Cancer-associated stroma affects FDG uptake in experimental carcinomas. Implications for FDG-PET delineation of radiotherapy target
- First Online:
- Cite this article as:
- Farace, P., D’Ambrosio, D., Merigo, F. et al. Eur J Nucl Med Mol Imaging (2009) 36: 616. doi:10.1007/s00259-008-1012-x
- 144 Views
To analyse the influence of cancer-associated stroma on FDG-uptake in two carcinoma models characterized by different stromal degrees.
Eight nude mice were subcutaneously injected with DU-145 prostate cancer cells or BXPC-3 pancreatic cancer cells, and underwent FDG-PET imaging about 2 weeks after implantation. After the mice were killed, histology, and CD31 and GLUT1 immunohistochemistry were performed. To further evaluate the highly stromalized carcinoma using perfusion-sensitive imaging, four BXPC-3 tumours underwent two successive albumin-binding (MS-325) MRI scans during tumour growth.

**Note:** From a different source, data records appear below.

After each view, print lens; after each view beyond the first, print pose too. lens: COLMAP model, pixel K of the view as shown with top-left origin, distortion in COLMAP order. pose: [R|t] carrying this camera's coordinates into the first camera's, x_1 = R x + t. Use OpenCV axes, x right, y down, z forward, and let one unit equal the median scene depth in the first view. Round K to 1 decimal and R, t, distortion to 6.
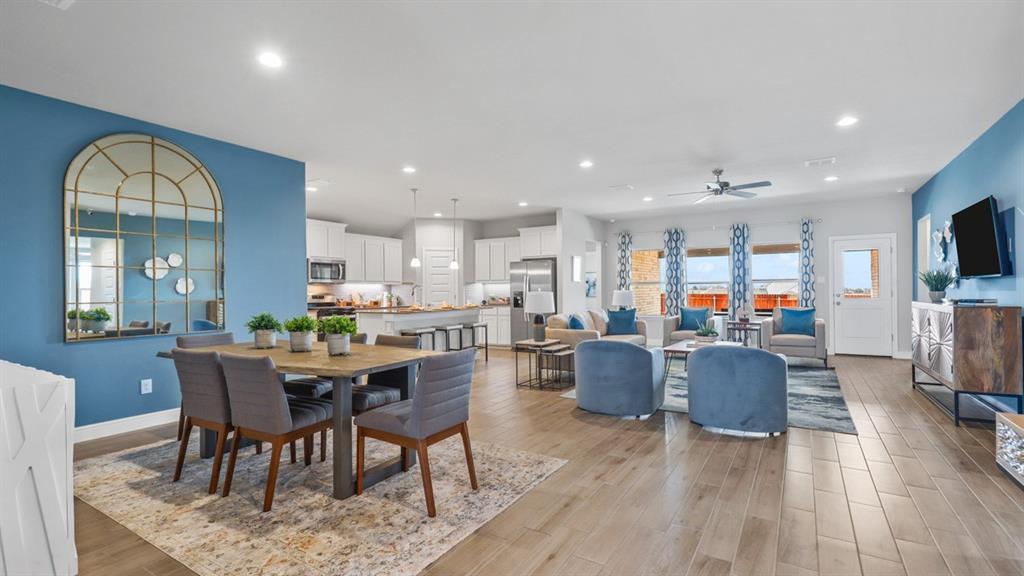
lens RADIAL K [[464.1, 0, 509.4], [0, 464.1, 290.2], [0, 0, 1]] dist [-0.003403, -0.001808]
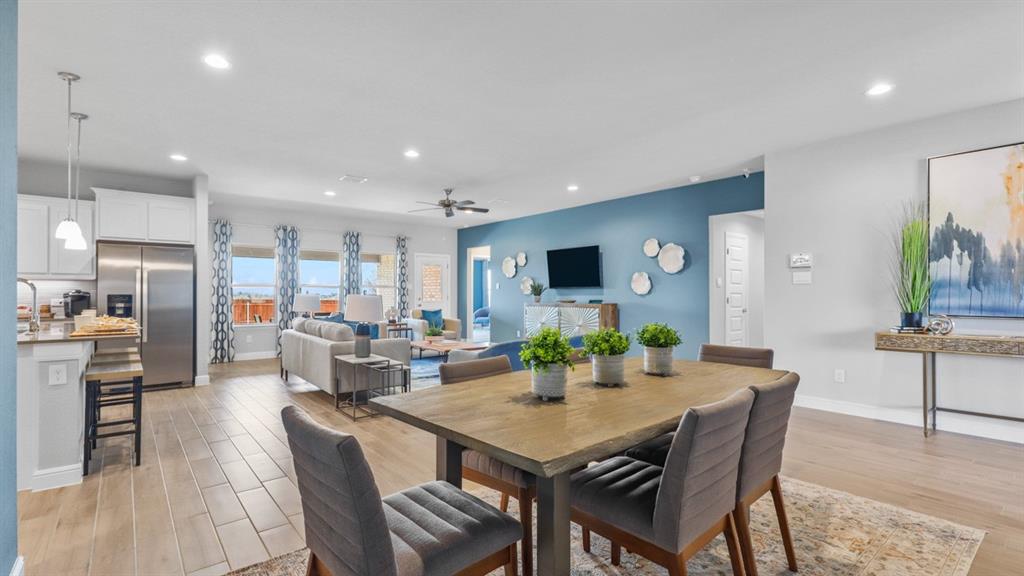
lens RADIAL K [[464.1, 0, 510.8], [0, 464.1, 291.6], [0, 0, 1]] dist [-0.003403, -0.001808]
pose [[0.308545, 0.011933, 0.951135, -0.423079], [-0.003745, 0.999929, -0.011330, 0.004033], [-0.951202, -0.000066, 0.308568, 0.360263]]
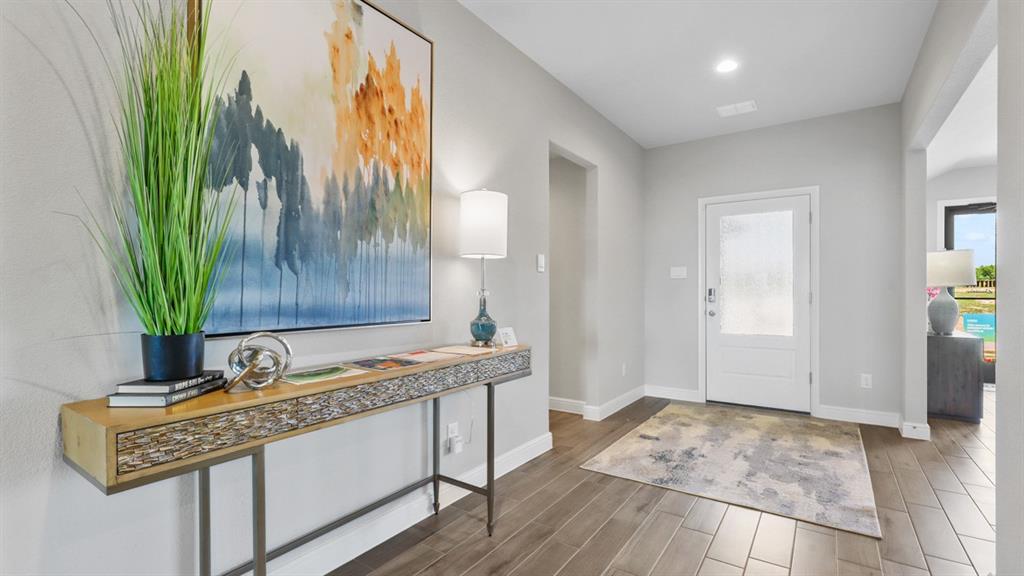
lens RADIAL K [[464.1, 0, 509.5], [0, 464.1, 289.3], [0, 0, 1]] dist [-0.003403, -0.001808]
pose [[-0.999286, 0.007835, 0.036954, 0.046168], [0.007716, 0.999965, -0.003359, 0.005260], [-0.036979, -0.003071, -0.999311, 0.262614]]
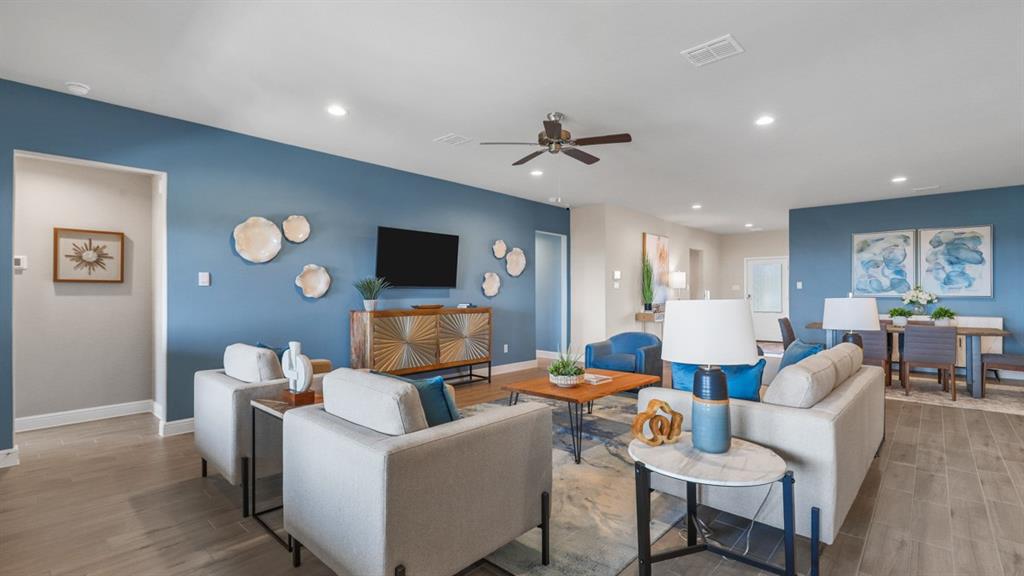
lens RADIAL K [[464.1, 0, 512.2], [0, 464.1, 289.1], [0, 0, 1]] dist [-0.003403, -0.001808]
pose [[-0.984988, 0.013802, 0.172067, 0.288383], [0.011627, 0.999839, -0.013643, -0.001834], [-0.172228, -0.011437, -0.984991, 1.192517]]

FDG uptake was significantly higher in the DU-145 than in the BXPC-3 tumours, which were hardly distinguishable from adjacent normal tissue. In the BXPC-3 tumours, histology confirmed the widespread presence of aberrant infiltrated stroma, embedded with numerous vessels marked by CD31. In both tumour types, the stromal matrix was negative for GLUT1. In DU-145 tumour cells, GLUT1 immunostaining was greater than in BXPC-3 tumour cells, but not homogeneously, since it was less evident in the tumour cells which were nearer to vessels and stroma. Finally, MS-325 MRI always clearly showed areas of enhancement in the BXPC-3 tumours.

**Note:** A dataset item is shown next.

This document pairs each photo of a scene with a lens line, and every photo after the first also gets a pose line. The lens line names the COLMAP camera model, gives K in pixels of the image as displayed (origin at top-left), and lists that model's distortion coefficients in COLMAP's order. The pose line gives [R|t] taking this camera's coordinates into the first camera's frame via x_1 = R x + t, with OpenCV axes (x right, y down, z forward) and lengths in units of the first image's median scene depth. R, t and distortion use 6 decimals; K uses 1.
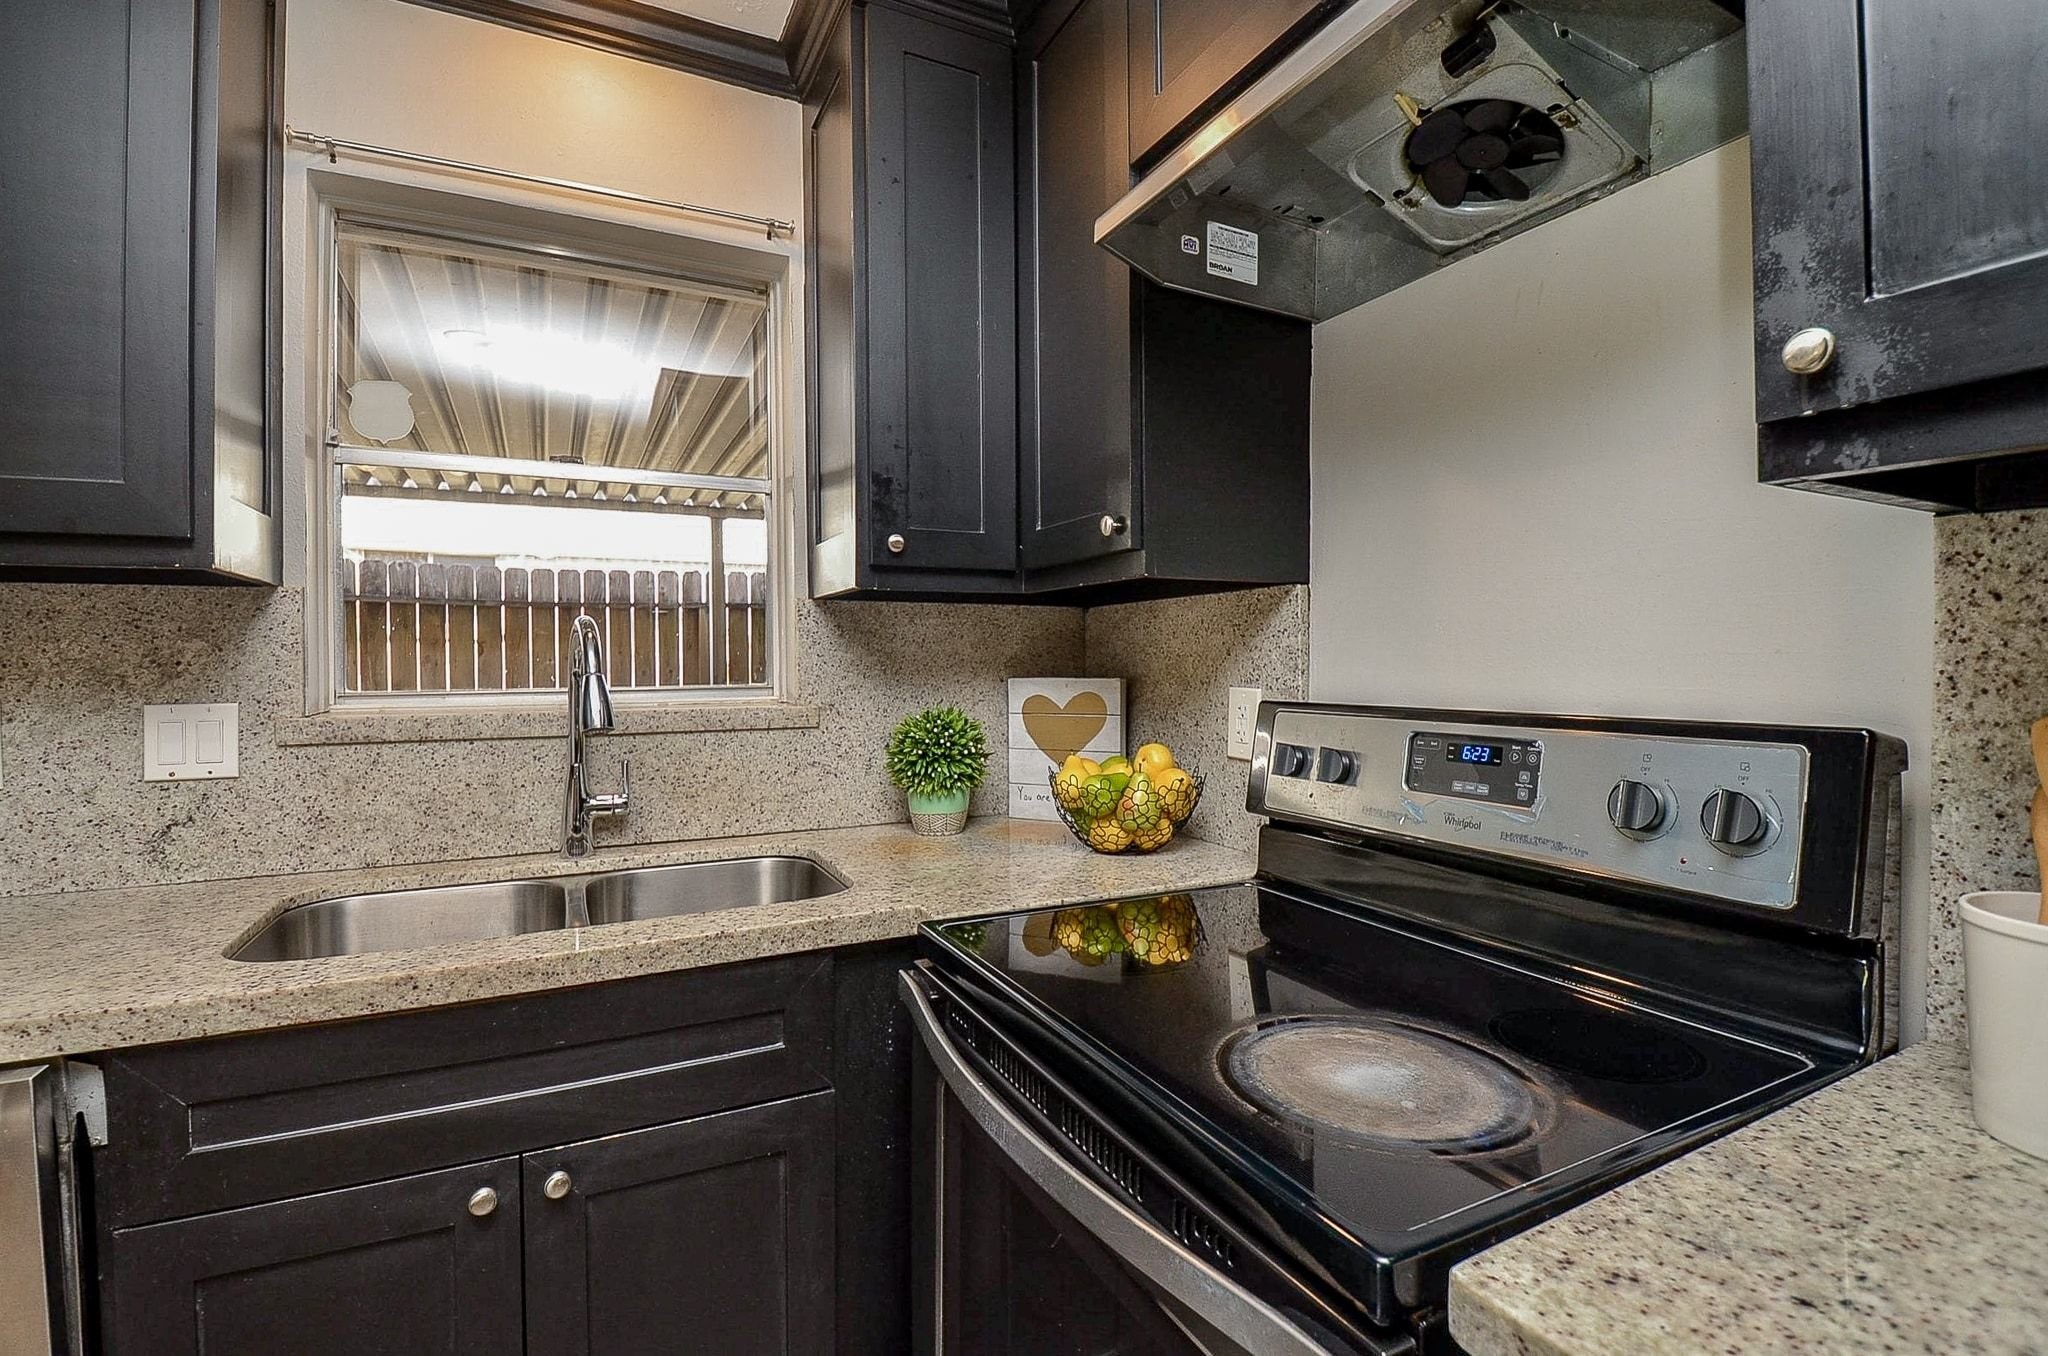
lens RADIAL K [[929.9, 0, 1019.8], [0, 929.9, 653.4], [0, 0, 1]] dist [0.018159, -0.016353]
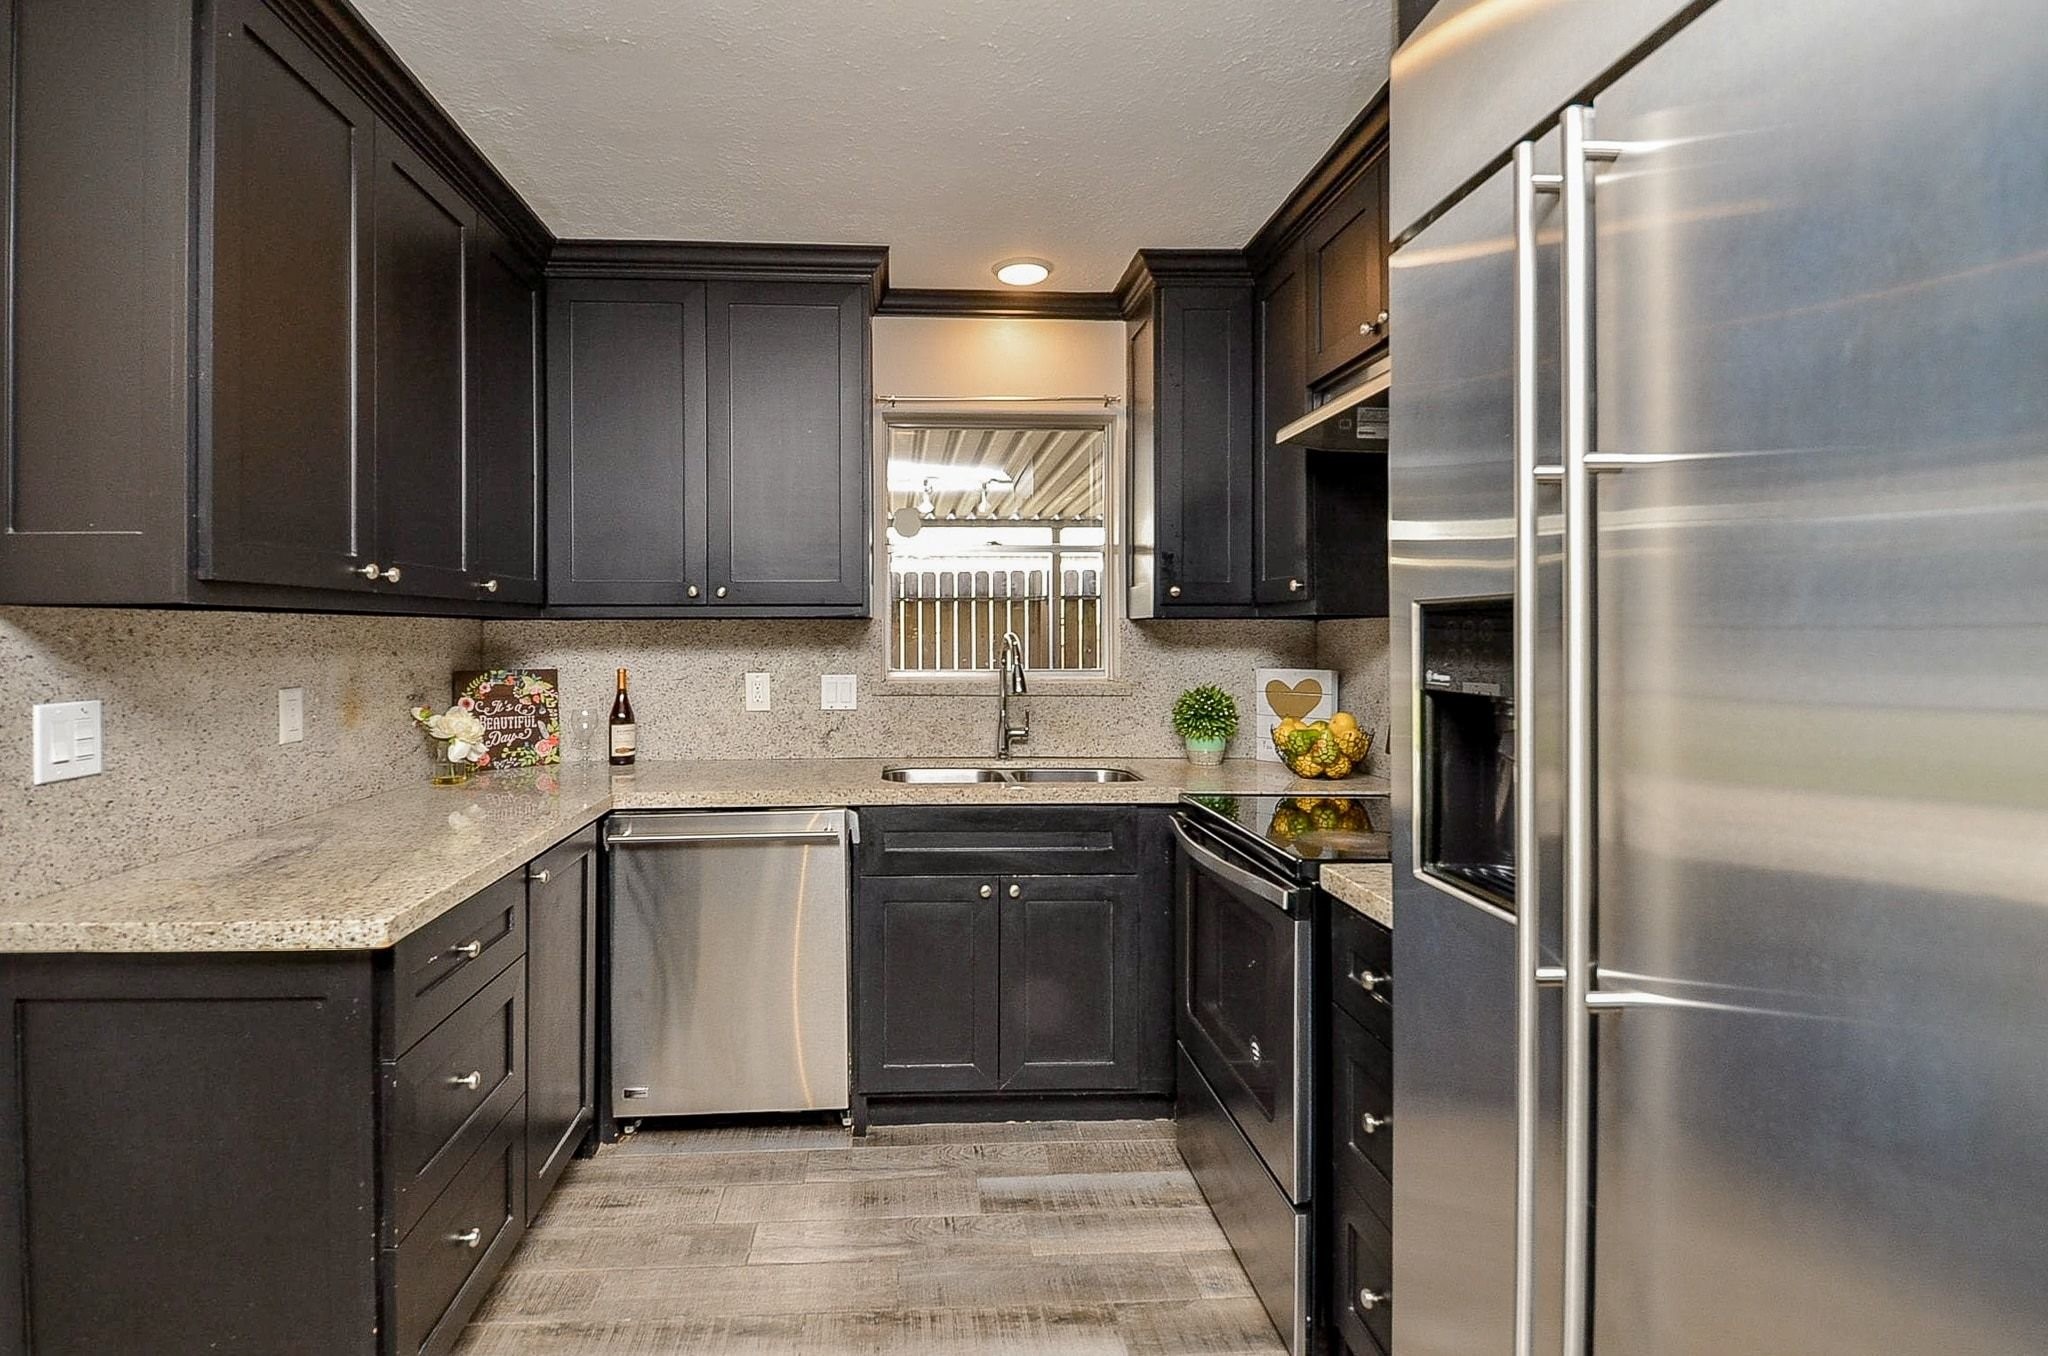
lens RADIAL K [[929.9, 0, 947.4], [0, 929.9, 638.0], [0, 0, 1]] dist [0.018159, -0.016353]
pose [[0.913206, 0.005771, -0.407456, 0.171136], [-0.002949, 0.999967, 0.007552, -0.038630], [0.407486, -0.005695, 0.913193, -0.704350]]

Cancer-associated stroma has been reported to be capable of aerobic metabolism with low glucose consumption. Furthermore, it has been proposed that regions with high vascular perfusion exhibit a significantly lower FDG uptake, suggesting some vascular/metabolic reciprocity. Since our results are consistent with these recent findings, they signal a risk of tumour volume underestimation in radiotherapy if FDG uptake alone is used for target delineation of carcinomas, which suggests that additional evaluation should be performed using vasculature/perfusion-sensitive imaging.